Angka-angka di balik MBG cukup mencengangkan. Dengan investasi awal yang ketat (sekitar Rp 1,5 miliar per dapur) dan potensi keuntungan Rp2.000 per porsi, pengelola SPPG dapat meraup keuntungan yang menggiurkan. Yayasan dari anak muda tersebut, yang melayani ribuan porsi per hari, berpotensi meraup keuntungan miliaran rupiah per bulan. Sebuah skala ekonomi yang sangat fantastis.
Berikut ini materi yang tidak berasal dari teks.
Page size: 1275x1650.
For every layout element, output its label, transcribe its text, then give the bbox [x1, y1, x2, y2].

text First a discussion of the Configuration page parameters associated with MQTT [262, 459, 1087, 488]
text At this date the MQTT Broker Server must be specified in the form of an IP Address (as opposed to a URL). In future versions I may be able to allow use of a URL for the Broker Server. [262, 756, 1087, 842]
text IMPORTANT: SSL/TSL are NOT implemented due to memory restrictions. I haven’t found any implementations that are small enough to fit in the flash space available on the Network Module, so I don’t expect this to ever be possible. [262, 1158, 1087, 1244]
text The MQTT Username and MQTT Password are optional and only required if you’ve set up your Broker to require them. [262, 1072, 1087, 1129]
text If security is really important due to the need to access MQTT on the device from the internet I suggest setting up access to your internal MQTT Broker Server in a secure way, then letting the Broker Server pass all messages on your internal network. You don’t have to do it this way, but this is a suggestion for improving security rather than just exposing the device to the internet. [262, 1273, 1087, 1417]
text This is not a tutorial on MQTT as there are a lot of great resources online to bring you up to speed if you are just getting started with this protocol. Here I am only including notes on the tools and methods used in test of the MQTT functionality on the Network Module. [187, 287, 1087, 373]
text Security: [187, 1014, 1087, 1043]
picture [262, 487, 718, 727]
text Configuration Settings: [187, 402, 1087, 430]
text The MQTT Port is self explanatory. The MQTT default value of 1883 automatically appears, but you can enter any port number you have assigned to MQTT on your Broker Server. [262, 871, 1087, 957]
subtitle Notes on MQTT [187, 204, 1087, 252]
Fenomena ini menunjukkan bahwa MBG, yang seharusnya menjadi program sosial, telah menjadi arena bisnis sentralistik yang didominasi oleh modal kuat.
Data menunjukkan, Indonesia memang memiliki masalah stunting (sekitar 19,8% anak) yang harus diatasi. Namun, Indonesia juga memiliki masalah obesitas dan kegemukan (sekitar 19,7% pada anak berusia 5-12 tahun). Lantas, mengapa program ini menyasar 82,5 juta anak sekolah secara keseluruhan, termasuk yang sudah kelebihan nutrisi?
Pernyataan dari ahli gizi mestinya perlu didengar: penanganan gizi seharusnya presisi. Program yang disamaratakan berisiko memberi nutrisi yang salah sasaran, entah itu tidak cukup untuk anak stunting atau justru berlebihan bagi anak obesitas. Inilah yang dihindari oleh para profesional gizi.
Namun, jawaban dari kacamata politik dan bisnis juga jelas. Skala masif (82,5 juta anak) menciptakan keuntungan masif. Sentralisasi program dan persyaratan modal yang ketat justru menutup pintu bagi UMKM lokal, alih-alih menumbuhkannya, dan menjamin efisiensi (dan keuntungan) bagi segelintir pemain besar.
Kesimpulannya, drama MBG ini adalah cerminan konflik antara ilmu pengetahuan yang menuntut presisi dan kepentingan politik-komersial yang menuntut profit. Selama para pengambil kebijakan menafikan kepakaran profesional dan program publik dikelola sebagai “bancakan politik”, maka kualitas gizi anak-anak Indonesia akan selalu dipertanyakan.